### PROBLEM STATEMENT
Here the job is to retype the data word for word while leaving the pictures aside.

--- PROVIDED MATERIAL Enclosed Below ---

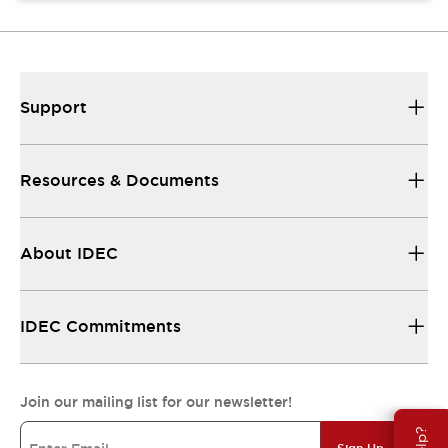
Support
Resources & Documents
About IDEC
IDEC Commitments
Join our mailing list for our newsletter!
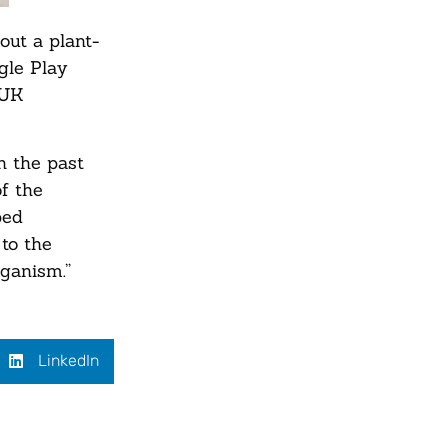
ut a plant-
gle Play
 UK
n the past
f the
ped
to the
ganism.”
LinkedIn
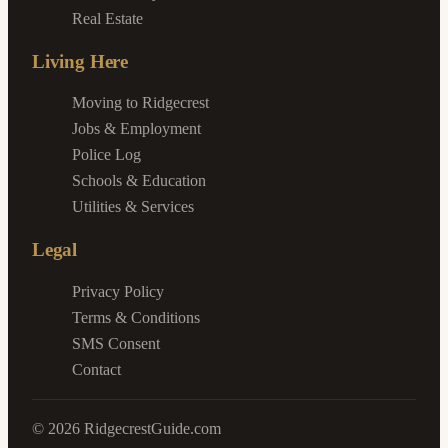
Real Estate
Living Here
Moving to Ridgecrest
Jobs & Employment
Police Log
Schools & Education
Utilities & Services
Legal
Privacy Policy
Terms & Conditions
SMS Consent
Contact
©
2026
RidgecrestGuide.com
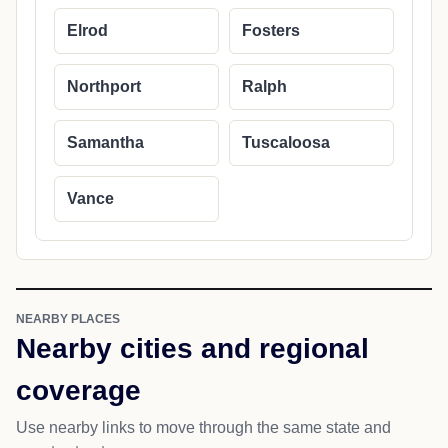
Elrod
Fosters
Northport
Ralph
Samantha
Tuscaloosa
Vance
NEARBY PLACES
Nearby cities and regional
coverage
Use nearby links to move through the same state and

--- End of Enclosed PROVIDED MATERIAL ---

### ANSWER AREA
Support
Resources & Documents
About IDEC
IDEC Commitments
Join our mailing list for our newsletter!
ut a plant-
gle Play
 UK
n the past
f the
ped
to the
ganism.”
LinkedIn
Real Estate
Living Here
Moving to Ridgecrest
Jobs & Employment
Police Log
Schools & Education
Utilities & Services
Legal
Privacy Policy
Terms & Conditions
SMS Consent
Contact
©
2026
RidgecrestGuide.com
Elrod
Fosters
Northport
Ralph
Samantha
Tuscaloosa
Vance
NEARBY PLACES
Nearby cities and regional
coverage
Use nearby links to move through the same state and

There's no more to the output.